With tickets in hand, we made our way to the base of the dunes that just rise out of the ground suddenly, as if just dropped there by mistake. We kicked off our shoes and felt the familiar, comforting sensation of warm sand under our bare toes as we began our ascent.
It reminded me of those frustrating times in life… Two steps forward, one step back as my feet fell ankle-deep into the thick sand. I watched kids huffing and puffing before just giving up and rolling down the side.
What fun! The five year old inside me wanted to get involved while the 20-something exterior (yes I can still say this for three more weeks) shuddered at the thought of getting that much sand in my hair.
So we kept climbing, and sinking. And climbing, and sinking.
And then we found ourselves at the top of this giant sand dune just as the sun was making its goodbyes for the day. We found a quiet spot and bid our farewells to the wonderful burning ball of fire (I could have been a pagan sun worshipper easily, I think.)
And just as as we held our arms out to the sinking sun as it disappeared behind another dune in front of us, it happened. The wind said hello.
Without even so much of a warning, it just pelted sand at us. The tiny, innocuous grains almost felt like back of someone’s hand, stinging as it hit our backs.
“We have to get down,” cried Matty as he slid down one side of the dune for shelter. But the wind found us there too, throwing sand in our eyes, our noses and our mouths.
“The camera,” I cried, looking down at our SLR that was now covered in sand before shoving it in my bag quickly, trying not to think about it.
The Mongoose cleverly pulled up his Afghan scarf over his mouth and nose, while I messily spread my hands over my face as we raced back down the sand dune. The wind didn’t give up and the sand just felt stronger and harder with every gust.
But soon we we back on hard ground with shoes on our feet once more, talking about what dishes to order at our new favourite Szechuan restaurant in town. And as we clinked our ice cold beer bottles half an hour later, it felt only right that the Three-Must-Have-A-Beers got a taste of the almighty desert and its powerful wind.
Now we really are Silk Road travellers.
PS Our “Silk Road” journey is soon coming to an end, in just a few days time we shall find ourselves in Xi’an – the final, ancient port of trading in the east. But fret not, this blog will continue to tell our tales as we journey down south and begin a new chapter of our lives in Vietnam next month… I promise to keep you posted 🙂
PPS The sand dunes didn’t sing for me but apparently they are called so because as sand grains shuffle down the slops they produce a deep, groaning hum that can be heard for miles. Clever, huh?!
Visiting the Singing Sand Dunes in Dunhuang is an absolute must if you find yourself in this corner of the world.

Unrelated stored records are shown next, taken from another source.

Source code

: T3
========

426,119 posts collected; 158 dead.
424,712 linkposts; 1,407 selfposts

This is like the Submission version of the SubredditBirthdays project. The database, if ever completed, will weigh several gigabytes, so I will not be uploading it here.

I recommend you do it either first thing in the morning or later in the day to avoid the burning sun that would make climbing the sand dunes bare foot all a little too painful! We were told that the hottest time of the day at the Singing Sand Dunes is in fact at about 4 – 5pm, not mid-day as you might expect.
We set off from town at about 6pm, which was perfect for watching the sunset.
We hired our bikes in Dunhuang from Mr John’s Information Cafe, and they cost 5Yuan an hour.